While we enjoyed the cider in the cozy tasting room, we learned a lot about the farm and the fortuitous partnership of Christie and her husband Keith Kisler. Purchased in 2004, the Kislers have created a farm that evokes family farms of days gone by. Along with cider, Finnriver provides fresh eggs and produce to area restaurants, farmer’s markets and homes. Keith is a fifth generation farmer from eastern Washington and grew up with farming in his blood. Christie’s childhood in New York City did not provide much farming experience but she had dreams of living on a farm and brings excellent marketing skills to the enterprise. As hostess of the tasting room, she also brings that all-important personal touch to the experience. Whether you are traveling from Bainbridge or from Seattle, Finnriver is a wonderful destination for a very fun, and refreshing day trip.

Awash in Squash!

November 9th, 2012


2nd Annual Super Squash Scavenger Hunt

Bloedel Reserve
7571 NE Dolphin Dr
Bainbridge Island, WA

All through the month of November the grounds of The Bloedel Reserve will be searched by kids of all ages – in pursuit of the not-so-elusive squash, gourds and pumpkins that have taken up hiding.  Youngsters on the search will be given a map to guide them, and to track their progress.  And of course – there are fun prizes involved.  And while the kids are in search of pumpkins and prizes, the adults can take an instant vacation from the rush and noise of modern life.

Located a short distance from the Bainbridge Island ferry terminal or the Agate Pass Bridge, the Bloedel Reserve is a a collection of beautifully landscaped gardens blended into 150 acres of natural woodlands and meadows.
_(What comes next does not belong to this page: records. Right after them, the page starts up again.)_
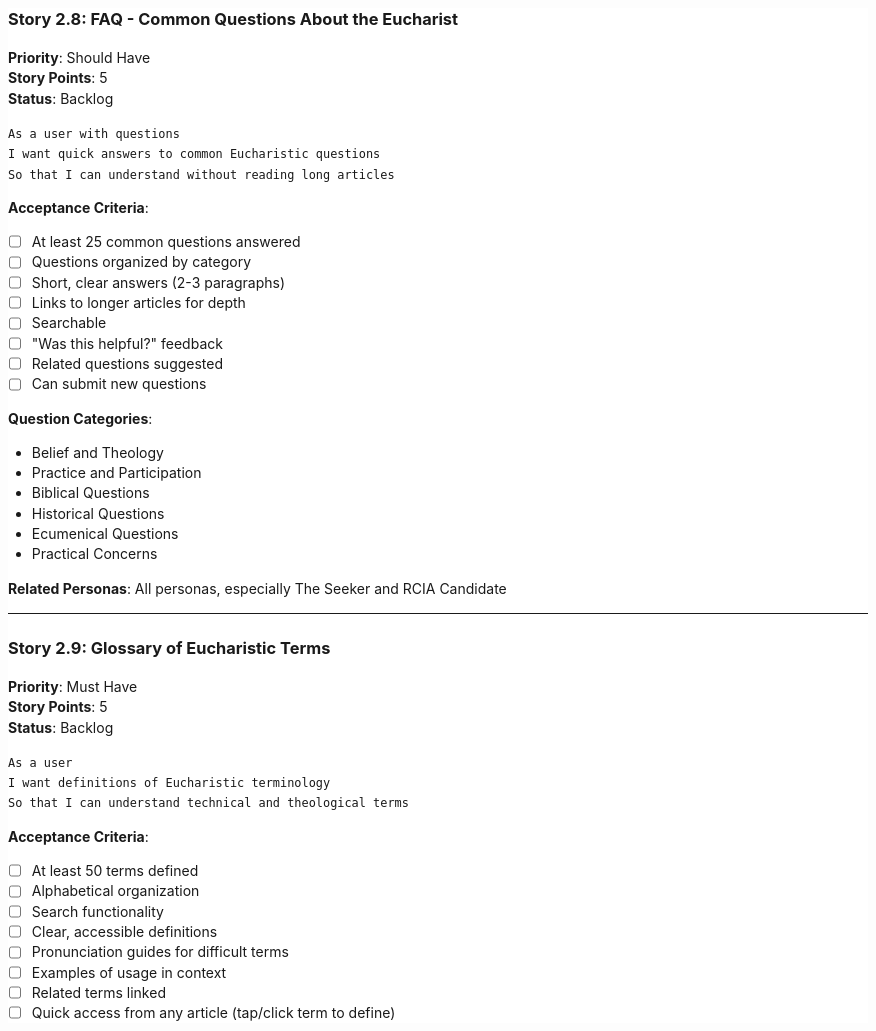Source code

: 
### Story 2.8: FAQ - Common Questions About the Eucharist
**Priority**: Should Have  
**Story Points**: 5  
**Status**: Backlog

```
As a user with questions
I want quick answers to common Eucharistic questions
So that I can understand without reading long articles
```

**Acceptance Criteria**:
- [ ] At least 25 common questions answered
- [ ] Questions organized by category
- [ ] Short, clear answers (2-3 paragraphs)
- [ ] Links to longer articles for depth
- [ ] Searchable
- [ ] "Was this helpful?" feedback
- [ ] Related questions suggested
- [ ] Can submit new questions

**Question Categories**:
- Belief and Theology
- Practice and Participation
- Biblical Questions
- Historical Questions
- Ecumenical Questions
- Practical Concerns

**Related Personas**: All personas, especially The Seeker and RCIA Candidate

---

### Story 2.9: Glossary of Eucharistic Terms
**Priority**: Must Have  
**Story Points**: 5  
**Status**: Backlog

```
As a user
I want definitions of Eucharistic terminology
So that I can understand technical and theological terms
```

**Acceptance Criteria**:
- [ ] At least 50 terms defined
- [ ] Alphabetical organization
- [ ] Search functionality
- [ ] Clear, accessible definitions
- [ ] Pronunciation guides for difficult terms
- [ ] Examples of usage in context
- [ ] Related terms linked
- [ ] Quick access from any article (tap/click term to define)
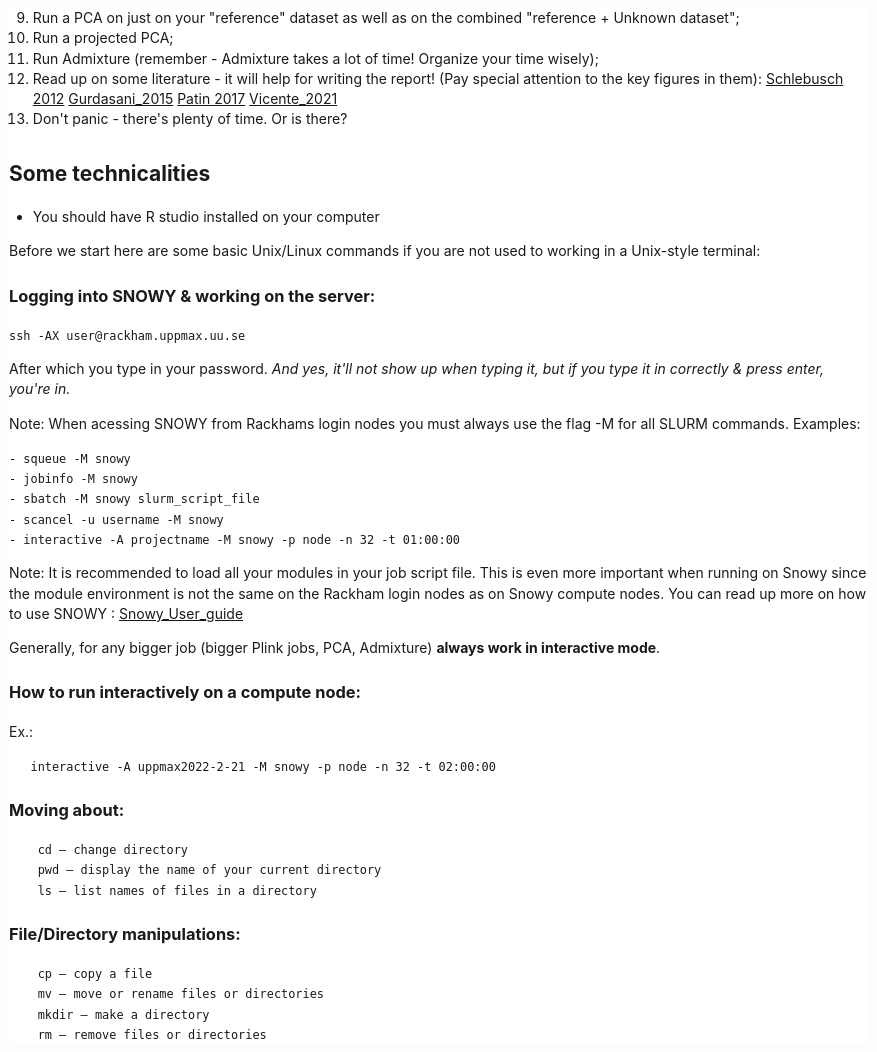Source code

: 9. Run a PCA on just on your "reference" dataset as well as on the combined "reference + Unknown dataset";
10. Run a projected PCA;
11. Run Admixture (remember - Admixture takes a lot of time! Organize your time wisely);
12. Read up on some literature - it will help for writing the report! (Pay special attention to the key figures in them):
[Schlebusch 2012](https://pubmed.ncbi.nlm.nih.gov/22997136/)
[Gurdasani_2015](https://www.nature.com/articles/nature13997) 
[Patin 2017](https://science.sciencemag.org/content/356/6337/543)
[Vicente_2021](https://bmcbiol.biomedcentral.com/articles/10.1186/s12915-021-01193-z)
13. Don't panic - there's plenty of time. Or is there?

## Some technicalities

* You should have R studio installed on your computer

Before we start here are some basic Unix/Linux commands if you are not used to working in a Unix-style terminal:

### Logging into SNOWY & working on the server:

```
ssh -AX user@rackham.uppmax.uu.se
```
After which you type in your password. *And yes, it'll not show up when typing it, but if you type it in correctly & press enter, you're in.*

Note: When acessing SNOWY from Rackhams login nodes you must always use the flag -M for all SLURM commands.
Examples:

```
- squeue -M snowy
- jobinfo -M snowy
- sbatch -M snowy slurm_script_file
- scancel -u username -M snowy
- interactive -A projectname -M snowy -p node -n 32 -t 01:00:00
```

Note: It is recommended to load all your modules in your job script file. This is even more important when running on Snowy since the module environment is not the same on the Rackham login nodes as on Snowy compute nodes.
You can read up more on how to use SNOWY : [Snowy_User_guide](https://www.uppmax.uu.se/support/user-guides/snowy-user-guide/)

Generally, for any bigger job (bigger Plink jobs, PCA, Admixture) **always work in interactive mode**.

### How to run interactively on a compute node:

Ex.:
```
   interactive -A uppmax2022-2-21 -M snowy -p node -n 32 -t 02:00:00
```
### Moving about:
```
    cd – change directory
    pwd – display the name of your current directory
    ls – list names of files in a directory
```
### File/Directory manipulations:
```
    cp – copy a file
    mv – move or rename files or directories
    mkdir – make a directory
    rm – remove files or directories
```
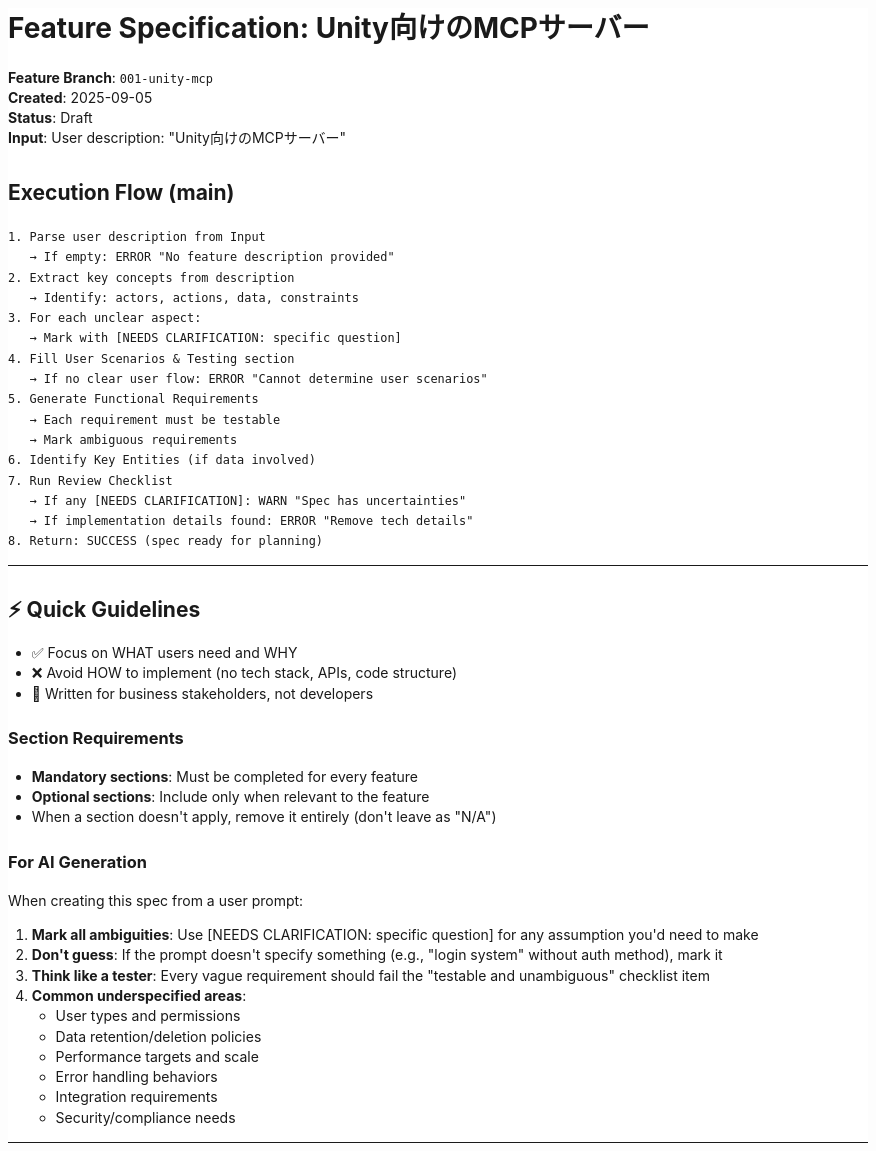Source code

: # Feature Specification: Unity向けのMCPサーバー

**Feature Branch**: `001-unity-mcp`  
**Created**: 2025-09-05  
**Status**: Draft  
**Input**: User description: "Unity向けのMCPサーバー"

## Execution Flow (main)
```
1. Parse user description from Input
   → If empty: ERROR "No feature description provided"
2. Extract key concepts from description
   → Identify: actors, actions, data, constraints
3. For each unclear aspect:
   → Mark with [NEEDS CLARIFICATION: specific question]
4. Fill User Scenarios & Testing section
   → If no clear user flow: ERROR "Cannot determine user scenarios"
5. Generate Functional Requirements
   → Each requirement must be testable
   → Mark ambiguous requirements
6. Identify Key Entities (if data involved)
7. Run Review Checklist
   → If any [NEEDS CLARIFICATION]: WARN "Spec has uncertainties"
   → If implementation details found: ERROR "Remove tech details"
8. Return: SUCCESS (spec ready for planning)
```

---

## ⚡ Quick Guidelines
- ✅ Focus on WHAT users need and WHY
- ❌ Avoid HOW to implement (no tech stack, APIs, code structure)
- 👥 Written for business stakeholders, not developers

### Section Requirements
- **Mandatory sections**: Must be completed for every feature
- **Optional sections**: Include only when relevant to the feature
- When a section doesn't apply, remove it entirely (don't leave as "N/A")

### For AI Generation
When creating this spec from a user prompt:
1. **Mark all ambiguities**: Use [NEEDS CLARIFICATION: specific question] for any assumption you'd need to make
2. **Don't guess**: If the prompt doesn't specify something (e.g., "login system" without auth method), mark it
3. **Think like a tester**: Every vague requirement should fail the "testable and unambiguous" checklist item
4. **Common underspecified areas**:
   - User types and permissions
   - Data retention/deletion policies  
   - Performance targets and scale
   - Error handling behaviors
   - Integration requirements
   - Security/compliance needs

---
It is recommended that you plan about 2 hours to sufficiently explore the grounds, which include a Japanese Garden, a Moss Garden, Reflection Garden and a Bird Refuge, along with trails, overlooks, beautiful views and a visitors center.

The reserve was created and gifted to the University of Washington by Prentice Bloedel in 1970.  The property, known then as Agate Point Farm, was purchased by Prentice and Virginia Bloedel in 1951.  The elegant French design of the home on the property was what drew them in the first place.  However during the 30 plus years that they resided there they discovered an unexpected insight through exploring the woods and meadows around them.  In an article written for the UW Arboretum Bulletin, Bloedel writes:  “Respect for trees and plants replaces indifference; one feels the existence of a divine order.  Man is not set apart from the rest of nature – he is just a member of that incredible diverse population of the universe, a member that nature can do without, but who cannot do without nature.”

Bloedel, who ran the MacMillan Bloedel Timber Company from 1920 to 1950, was a pioneer in renewable resources and sustainable industry practices.  He was the first to use sawdust as a fuel to power his mills and one of the first to consistently replant clear-cut areas.  Perhaps due to the challenges of polio as a child, he understood the therapeutic benefits of a garden and the power of a natural landscape to invoke emotions ranging from tranquility to exhilaration.  In the Reserve’s mission statement Bloedel says:  “The Reserve is a place to experience the bond between people and nature…..It is a place in which to enjoy and learn from the emotional and aesthetic experience of nature and the values of harmony, respect for life and tranquility.”

So while the kids are hunting down the squash, take a stroll in a garden retreat, think about life – and the beauty around us.
The Reserve is open Tuesday – Sunday 10:00 am – 4:00 pm.